◆ **Task item**
Tally the lines of these entries that include "caption"; respond with only that tally.

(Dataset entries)
——

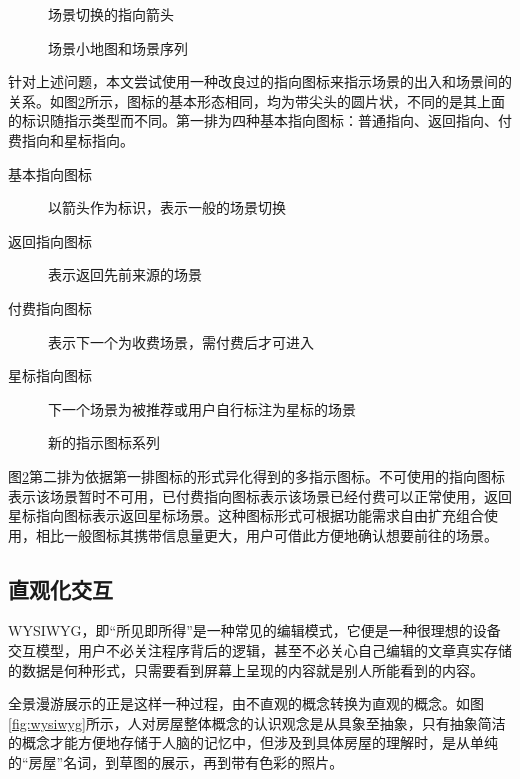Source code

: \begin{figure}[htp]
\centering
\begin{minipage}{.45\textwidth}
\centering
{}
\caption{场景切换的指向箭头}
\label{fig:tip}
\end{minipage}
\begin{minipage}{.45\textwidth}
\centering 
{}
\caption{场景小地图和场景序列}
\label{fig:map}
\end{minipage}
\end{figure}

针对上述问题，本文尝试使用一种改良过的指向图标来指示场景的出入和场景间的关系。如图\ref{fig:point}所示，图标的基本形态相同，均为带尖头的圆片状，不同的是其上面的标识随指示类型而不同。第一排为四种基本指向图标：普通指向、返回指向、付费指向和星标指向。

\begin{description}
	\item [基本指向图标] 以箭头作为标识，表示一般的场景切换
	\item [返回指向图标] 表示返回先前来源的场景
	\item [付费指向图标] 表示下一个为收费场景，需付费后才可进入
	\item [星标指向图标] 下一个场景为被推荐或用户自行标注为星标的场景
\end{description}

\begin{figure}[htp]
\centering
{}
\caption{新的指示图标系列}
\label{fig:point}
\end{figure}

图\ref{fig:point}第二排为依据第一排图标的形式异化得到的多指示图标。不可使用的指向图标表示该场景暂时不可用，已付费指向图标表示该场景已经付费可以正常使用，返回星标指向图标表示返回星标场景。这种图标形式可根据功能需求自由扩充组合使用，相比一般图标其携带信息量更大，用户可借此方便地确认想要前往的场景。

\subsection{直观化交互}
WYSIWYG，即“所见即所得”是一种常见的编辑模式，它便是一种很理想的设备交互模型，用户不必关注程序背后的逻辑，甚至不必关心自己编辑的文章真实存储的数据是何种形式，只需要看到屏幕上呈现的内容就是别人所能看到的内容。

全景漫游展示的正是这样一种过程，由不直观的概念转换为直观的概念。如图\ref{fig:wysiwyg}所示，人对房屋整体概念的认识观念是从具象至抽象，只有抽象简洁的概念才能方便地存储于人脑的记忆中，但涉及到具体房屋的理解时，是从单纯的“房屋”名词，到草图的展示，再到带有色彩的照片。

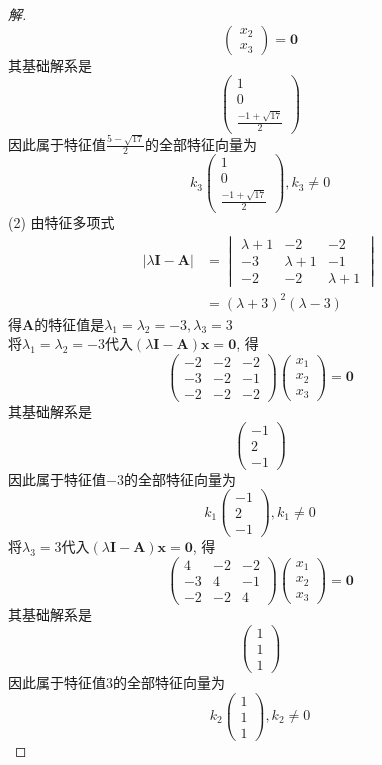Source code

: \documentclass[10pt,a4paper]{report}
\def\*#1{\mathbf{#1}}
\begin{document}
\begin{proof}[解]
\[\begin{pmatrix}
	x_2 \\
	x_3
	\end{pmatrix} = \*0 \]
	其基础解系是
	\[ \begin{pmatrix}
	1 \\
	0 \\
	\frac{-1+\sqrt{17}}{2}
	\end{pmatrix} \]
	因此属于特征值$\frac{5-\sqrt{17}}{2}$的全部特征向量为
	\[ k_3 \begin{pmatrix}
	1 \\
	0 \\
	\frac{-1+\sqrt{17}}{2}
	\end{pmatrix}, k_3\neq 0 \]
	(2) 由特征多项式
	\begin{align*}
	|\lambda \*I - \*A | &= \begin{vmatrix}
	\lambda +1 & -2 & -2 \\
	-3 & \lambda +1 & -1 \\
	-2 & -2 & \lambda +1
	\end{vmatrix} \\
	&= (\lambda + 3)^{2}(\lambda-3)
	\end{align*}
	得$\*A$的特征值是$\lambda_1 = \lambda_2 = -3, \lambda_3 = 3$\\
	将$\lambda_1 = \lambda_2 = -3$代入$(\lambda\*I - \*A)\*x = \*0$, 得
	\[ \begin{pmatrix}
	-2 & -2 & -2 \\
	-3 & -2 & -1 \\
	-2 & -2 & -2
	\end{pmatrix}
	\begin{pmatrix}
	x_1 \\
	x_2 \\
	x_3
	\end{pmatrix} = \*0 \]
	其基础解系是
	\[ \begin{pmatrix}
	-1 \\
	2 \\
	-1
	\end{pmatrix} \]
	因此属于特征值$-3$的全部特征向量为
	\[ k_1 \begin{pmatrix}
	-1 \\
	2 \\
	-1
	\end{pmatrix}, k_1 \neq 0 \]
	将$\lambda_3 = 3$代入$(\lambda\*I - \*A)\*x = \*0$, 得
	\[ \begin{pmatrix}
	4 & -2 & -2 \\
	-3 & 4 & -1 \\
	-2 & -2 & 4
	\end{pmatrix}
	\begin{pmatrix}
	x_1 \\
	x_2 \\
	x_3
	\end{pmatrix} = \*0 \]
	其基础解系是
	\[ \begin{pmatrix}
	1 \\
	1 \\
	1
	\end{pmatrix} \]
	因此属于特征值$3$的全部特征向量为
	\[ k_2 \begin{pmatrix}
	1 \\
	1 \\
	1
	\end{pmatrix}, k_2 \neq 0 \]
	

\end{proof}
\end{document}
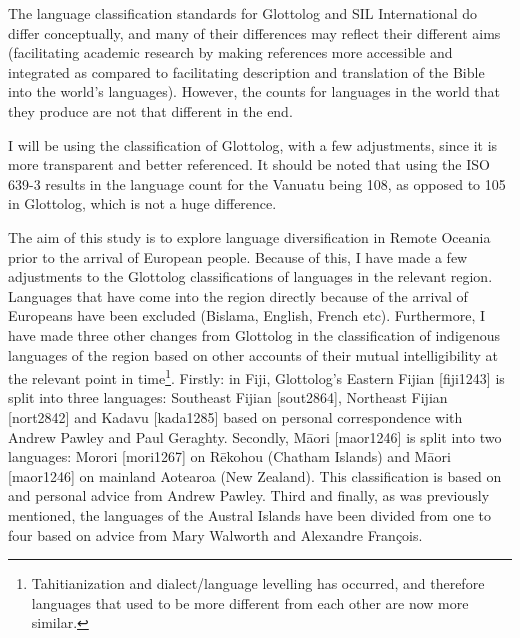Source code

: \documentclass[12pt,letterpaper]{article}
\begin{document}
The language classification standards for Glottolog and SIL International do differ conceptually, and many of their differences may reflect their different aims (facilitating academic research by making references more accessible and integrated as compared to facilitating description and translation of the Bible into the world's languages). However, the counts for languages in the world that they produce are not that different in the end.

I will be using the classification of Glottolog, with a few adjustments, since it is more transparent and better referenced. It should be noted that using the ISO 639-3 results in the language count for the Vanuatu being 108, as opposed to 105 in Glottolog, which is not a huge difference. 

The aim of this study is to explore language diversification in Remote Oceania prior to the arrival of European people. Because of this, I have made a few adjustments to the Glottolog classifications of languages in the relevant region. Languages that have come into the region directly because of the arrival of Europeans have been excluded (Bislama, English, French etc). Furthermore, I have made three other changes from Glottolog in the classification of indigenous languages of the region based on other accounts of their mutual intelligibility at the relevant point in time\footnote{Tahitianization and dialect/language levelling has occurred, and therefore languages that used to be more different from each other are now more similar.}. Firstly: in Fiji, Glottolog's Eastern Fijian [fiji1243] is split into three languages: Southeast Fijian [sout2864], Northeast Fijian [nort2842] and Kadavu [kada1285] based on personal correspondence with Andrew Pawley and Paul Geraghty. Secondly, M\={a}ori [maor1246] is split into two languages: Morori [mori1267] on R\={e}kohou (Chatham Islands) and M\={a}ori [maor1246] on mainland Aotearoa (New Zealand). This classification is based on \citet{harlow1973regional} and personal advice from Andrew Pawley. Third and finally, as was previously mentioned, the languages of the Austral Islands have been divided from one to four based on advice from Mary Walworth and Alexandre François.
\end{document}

——

◆ **The completed task**
3